Levi B. Santos disse...

Como você bem frisou, Rodrigo, o narcisismo é um sentimento natural da espécie humana. Todos nós carregamos uma ferida narcísica, que no fundo, tem a incompletude como raiz.

Mas o que se tem visto, principalmente na pós-modernidade, é que o sucesso e prestígio a qualquer preço, onde tudo que fazemos e pensamos tem de estar a serviço de um objetivo adotado e venerado pela mídia, terminam por obliterar ou encobrir a singularidade de cada indivíduo. Vivemos num mundo tão a reboque do TER, que o tempo dispensado para o pensar e o refletir, já não mais existe.

Quanto ao muro rígido entre as diversas facções religiosas, que tem o seu reflexo no apartheid social(ou vice versa), dificilmente será derrubado. É que no mundo das Imagens, cada deus, criado à semelhança do homem (ou imaginado pelo homem), continuará como Narciso, achando feio o que não é seu espelho. (rsrs)

RODRIGO PHANARDZIS ANCORA DA LUZ disse...

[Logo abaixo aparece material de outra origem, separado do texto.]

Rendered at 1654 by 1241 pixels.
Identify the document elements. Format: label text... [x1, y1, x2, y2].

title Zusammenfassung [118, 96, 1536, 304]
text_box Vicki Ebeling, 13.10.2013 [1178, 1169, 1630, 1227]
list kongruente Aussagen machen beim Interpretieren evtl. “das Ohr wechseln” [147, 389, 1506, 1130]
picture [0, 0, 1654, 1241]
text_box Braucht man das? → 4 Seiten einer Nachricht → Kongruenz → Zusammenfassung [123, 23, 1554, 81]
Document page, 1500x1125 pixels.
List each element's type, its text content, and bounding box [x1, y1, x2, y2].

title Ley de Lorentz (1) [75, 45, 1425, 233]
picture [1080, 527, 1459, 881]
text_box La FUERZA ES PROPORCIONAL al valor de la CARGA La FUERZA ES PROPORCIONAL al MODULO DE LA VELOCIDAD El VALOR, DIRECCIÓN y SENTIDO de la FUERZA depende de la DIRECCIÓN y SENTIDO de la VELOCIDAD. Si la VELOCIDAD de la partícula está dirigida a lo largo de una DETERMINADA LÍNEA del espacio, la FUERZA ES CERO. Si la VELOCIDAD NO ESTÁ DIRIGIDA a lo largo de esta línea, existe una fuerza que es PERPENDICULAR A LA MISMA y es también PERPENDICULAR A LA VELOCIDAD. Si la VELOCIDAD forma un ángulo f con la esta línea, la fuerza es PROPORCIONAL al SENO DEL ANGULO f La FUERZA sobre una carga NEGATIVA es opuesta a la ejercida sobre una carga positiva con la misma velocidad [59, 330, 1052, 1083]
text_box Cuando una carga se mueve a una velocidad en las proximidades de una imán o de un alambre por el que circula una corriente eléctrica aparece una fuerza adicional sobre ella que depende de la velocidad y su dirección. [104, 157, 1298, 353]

Pelo menos o que pode ser feito é aprendermos a lidar com esses sentimentos, inclinações ou tendências já que, neste caso, estamos lidando com algo natural, embora potencialmente ruim. Pena que haja líderes religiosos, políticos, pensadores e personalidades famosas com influência social mascarando e/ou alimentando isso. Mas chega o momento em que os muros precisam ser derrubados.